Oleh: Ifa
Ifaupdatenews.com
Jakarta — Disintegrasi bangsa bukan lagi sekadar wacana akademik atau kekhawatiran teoritis. Ia kini menjelma ancaman nyata yang berdiri tepat di depan mata, ketika sebagian pejabat negara terlihat lebih sibuk mengurus kepentingan diri dan kelompoknya sendiri, sementara praktik kejahatan lingkungan yang masif justru dibiarkan tumbuh subur di bawah bayang-bayang kekuasaan.
Pernyataan keras itu disampaikan oleh Saiful Huda EMS (SHE), seorang lawyer, jurnalis, sekaligus aktivis 1998, yang menilai bahwa pembiaran sistematis terhadap perusakan lingkungan oleh elite politik dan ekonomi merupakan bom waktu bagi keutuhan bangsa Indonesia.
“Disintegrasi bangsa sudah di depan mata, ketika pejabat negara menutup mata dari praktik kejahatan lingkungan yang dilakukan oleh elite politik dan ekonomi,” tegas SHE.
Menurutnya, negara hari ini tengah mengalami krisis keberpihakan. Alih-alih berdiri sebagai pelindung rakyat dan penjaga keberlanjutan alam, kekuasaan justru kerap tampil sebagai fasilitator kepentingan oligarki yang rakus dan tak beretika.
Lingkungan Dirusak, Rakyat Dikorbankan
SHE menyoroti bagaimana kejahatan lingkungan—mulai dari perampasan lahan, pembabatan hutan, pencemaran sungai, hingga eksploitasi sumber daya alam—kerap terjadi dengan perlindungan kebijakan, izin formal, dan pembiaran aparat.
Ironisnya, dampak dari kejahatan tersebut tidak pernah dirasakan oleh para elite di balik meja kekuasaan, melainkan oleh rakyat kecil: petani kehilangan tanah, nelayan kehilangan laut, masyarakat adat kehilangan ruang hidup, dan generasi muda kehilangan masa depan ekologisnya.
“Ketika alam dihancurkan, yang dirampas bukan hanya sumber daya, tapi juga keadilan, martabat, dan harapan hidup rakyat,” ujar SHE.
Negara Kehilangan Nurani
Lebih jauh, SHE menilai bahwa sikap abai para pejabat negara terhadap kejahatan lingkungan merupakan indikator hilangnya nurani kekuasaan.
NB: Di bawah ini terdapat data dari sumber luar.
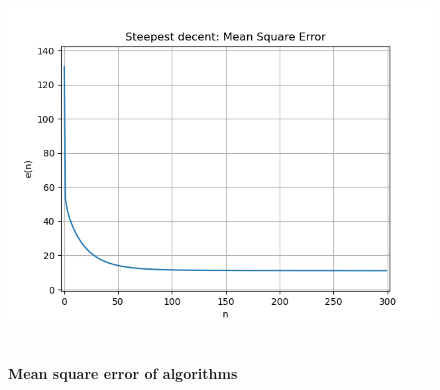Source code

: \documentclass[a4paper,12pt,oneside,titlepage]{article}
\begin{document}
\begin{figure}[H]
\begin{center}
	 		{\includegraphics[width=.5\textwidth]{SteepestdecentMeanSquareError.PNG}}\\
	 		\\
	 		\caption{\textbf{Mean square error of algorithms}}
	 		\label{fig:err}
	 	\end{center}
	 \end{figure}
	
	
	
\end{document}

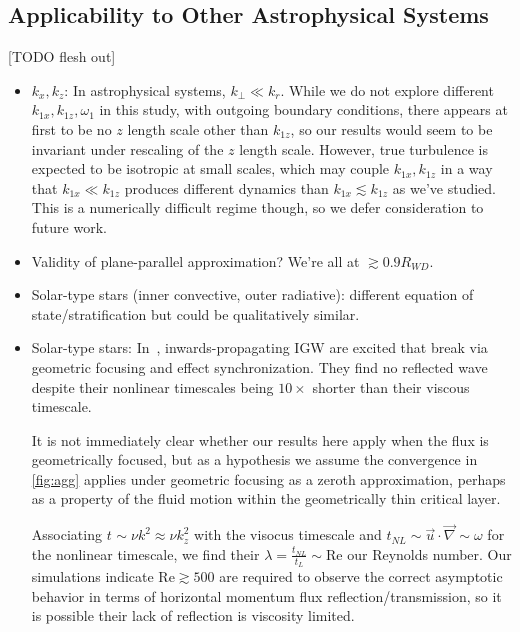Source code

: \documentclass[
        fleqn,
        usenatbib,
    ]{mnras}
\begin{document}
\subsection{Applicability to Other Astrophysical Systems}

[TODO flesh out]

\begin{itemize}
    \item $k_x, k_z$: In astrophysical systems, $k_{\perp} \ll k_r$. While we do
        not explore different $k_{1x}, k_{1z}, \omega_1$ in this study, with
        outgoing boundary conditions, there appears at first to be no $z$ length
        scale other than $k_{1z}$, so our results would seem to be invariant
        under rescaling of the $z$ length scale. However, true turbulence is
        expected to be isotropic at small scales, which may couple $k_{1x},
        k_{1z}$ in a way that $k_{1x} \ll k_{1z}$ produces different dynamics
        than $k_{1x} \lesssim k_{1z}$ as we've studied. This is a numerically
        difficult regime though, so we defer consideration to future work.

    \item Validity of plane-parallel approximation? We're all at $\gtrsim
        0.9R_{WD}$.

    \item Solar-type stars (inner convective, outer radiative): different
        equation of state/stratification but could be qualitatively similar.

    \item Solar-type stars: In~\cite{barker_ogilvie}, inwards-propagating IGW
        are excited that break via geometric focusing and effect
        synchronization. They find no reflected wave despite their nonlinear
        timescales being $10\times$ shorter than their viscous timescale.

        It is not immediately clear whether our results here apply when the flux
        is geometrically focused, but as a hypothesis we assume the convergence
        in \autoref{fig:agg} applies under geometric focusing as a zeroth
        approximation, perhaps as a property of the fluid motion within the
        geometrically thin critical layer.

        Associating $t_{} \sim \nu k^2 \approx \nu k_z^2$ with the visocus
        timescale and $t_{NL} \sim \vec{u} \cdot \vec{\nabla} \sim \omega$ for
        the nonlinear timescale, we find their $\lambda = \frac{t_{NL}}{t_L}
        \sim \mathrm{Re}$ our Reynolds number. Our simulations indicate
        $\mathrm{Re} \gtrsim 500$ are required to observe the correct asymptotic
        behavior in terms of horizontal momentum flux reflection/transmission,
        so it is possible their lack of reflection is viscosity limited.
\end{itemize}
\end{document}
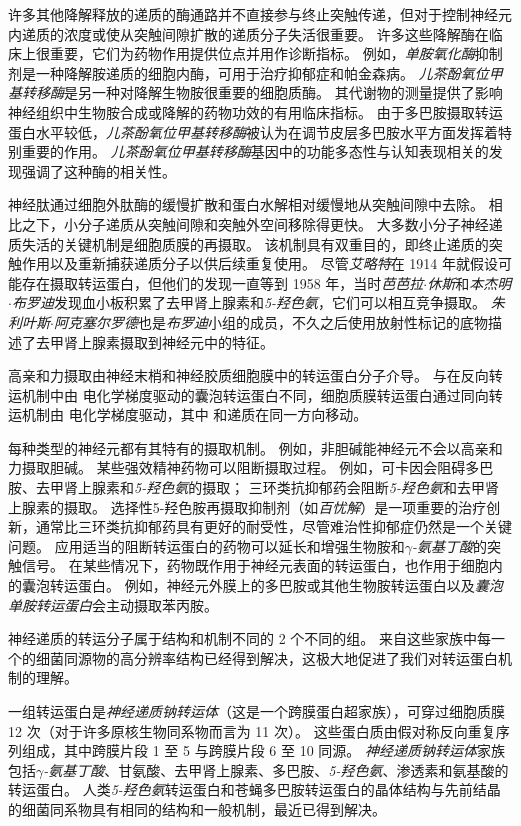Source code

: 许多其他降解释放的递质的酶通路并不直接参与终止突触传递，但对于控制神经元内递质的浓度或使从突触间隙扩散的递质分子失活很重要。
许多这些降解酶在临床上很重要，它们为药物作用提供位点并用作诊断指标。
例如，\textit{单胺氧化酶}抑制剂是一种降解胺递质的细胞内酶，可用于治疗抑郁症和帕金森病。
\textit{儿茶酚氧位甲基转移酶}是另一种对降解生物胺很重要的细胞质酶。
其代谢物的测量提供了影响神经组织中生物胺合成或降解的药物功效的有用临床指标。
由于多巴胺摄取转运蛋白水平较低，\textit{儿茶酚氧位甲基转移酶}被认为在调节皮层多巴胺水平方面发挥着特别重要的作用。
\textit{儿茶酚氧位甲基转移酶}基因中的功能多态性与认知表现相关的发现强调了这种酶的相关性。


神经肽通过细胞外肽酶的缓慢扩散和蛋白水解相对缓慢地从突触间隙中去除。
相比之下，小分子递质从突触间隙和突触外空间移除得更快。
大多数小分子神经递质失活的关键机制是细胞质膜的再摄取。
该机制具有双重目的，即终止递质的突触作用以及重新捕获递质分子以供后续重复使用。
尽管\textit{艾略特}在 1914 年就假设可能存在摄取转运蛋白，但他们的发现一直等到 1958 年，当时\textit{芭芭拉$\cdot$休斯}和\textit{本杰明$\cdot$布罗迪}发现血小板积累了去甲肾上腺素和\textit{5-羟色氨}，它们可以相互竞争摄取。
\textit{朱利叶斯$\cdot$阿克塞尔罗德}也是\textit{布罗迪}小组的成员，不久之后使用放射性标记的底物描述了去甲肾上腺素摄取到神经元中的特征。


高亲和力摄取由神经末梢和神经胶质细胞膜中的转运蛋白分子介导。
与在反向转运机制中由  电化学梯度驱动的囊泡转运蛋白不同，细胞质膜转运蛋白通过同向转运机制由  电化学梯度驱动，其中  和递质在同一方向移动。


每种类型的神经元都有其特有的摄取机制。
例如，非胆碱能神经元不会以高亲和力摄取胆碱。
某些强效精神药物可以阻断摄取过程。
例如，可卡因会阻碍多巴胺、去甲肾上腺素和\textit{5-羟色氨}的摄取；
三环类抗抑郁药会阻断\textit{5-羟色氨}和去甲肾上腺素的摄取。
选择性5-羟色胺再摄取抑制剂（如\textit{百忧解}）是一项重要的治疗创新，通常比三环类抗抑郁药具有更好的耐受性，尽管难治性抑郁症仍然是一个关键问题。
应用适当的阻断转运蛋白的药物可以延长和增强生物胺和\textit{$\gamma$-氨基丁酸}的突触信号。
在某些情况下，药物既作用于神经元表面的转运蛋白，也作用于细胞内的囊泡转运蛋白。
例如，神经元外膜上的多巴胺或其他生物胺转运蛋白以及\textit{囊泡单胺转运蛋白}会主动摄取苯丙胺。


神经递质的转运分子属于结构和机制不同的 2 个不同的组。
来自这些家族中每一个的细菌同源物的高分辨率结构已经得到解决，这极大地促进了我们对转运蛋白机制的理解。


一组转运蛋白是\textit{神经递质钠转运体}（这是一个跨膜蛋白超家族），可穿过细胞质膜 12 次（对于许多原核生物同系物而言为 11 次）。
这些蛋白质由假对称反向重复序列组成，其中跨膜片段 1 至 5 与跨膜片段 6 至 10 同源。
\textit{神经递质钠转运体}家族包括\textit{$\gamma$-氨基丁酸}、甘氨酸、去甲肾上腺素、多巴胺、\textit{5-羟色氨}、渗透素和氨基酸的转运蛋白。
人类\textit{5-羟色氨}转运蛋白和苍蝇多巴胺转运蛋白的晶体结构与先前结晶的细菌同系物具有相同的结构和一般机制，最近已得到解决。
Negara yang seharusnya menjadi penengah dan pelindung justru berjarak dengan penderitaan rakyatnya sendiri.
Kondisi ini, menurutnya, berbahaya karena dapat melahirkan rasa ketidakpercayaan publik terhadap negara. Ketika hukum tajam ke bawah namun tumpul ke atas, ketika pelanggaran besar dibiarkan sementara rakyat kecil dihukum, maka benih-benih disintegrasi sosial dan politik mulai tumbuh.
“Bangsa ini bisa pecah bukan karena perbedaan suku atau agama, tetapi karena ketidakadilan yang dibiarkan berulang-ulang,” kata SHE.
Peringatan Moral untuk Kekuasaan
SHE menegaskan bahwa kritik ini bukan bentuk kebencian terhadap negara, melainkan peringatan moral bagi para pemegang kekuasaan agar segera kembali pada amanat konstitusi: melindungi segenap bangsa dan seluruh tumpah darah Indonesia.
Ia menyerukan agar pejabat negara berhenti bersikap nyaman di zona aman kekuasaan, dan mulai menunjukkan keberanian politik untuk menindak tegas para pelaku kejahatan lingkungan tanpa pandang bulu, sekalipun mereka berasal dari lingkaran elite.
“Jika negara terus berpihak pada perusak lingkungan, maka sesungguhnya negara sedang menggali kubur bagi persatuannya sendiri,” tandasnya.
Seruan Kesadaran Nasional
Menutup pernyataannya, Saiful Huda EMS mengajak seluruh elemen bangsa—mahasiswa, intelektual, jurnalis, aktivis, hingga aparat penegak hukum—untuk tidak diam. Menurutnya, diam adalah bentuk pengkhianatan terhadap masa depan bangsa.
Indonesia, kata SHE, masih bisa diselamatkan, tetapi hanya jika keberanian, kejujuran, dan keadilan kembali menjadi kompas utama dalam bernegara.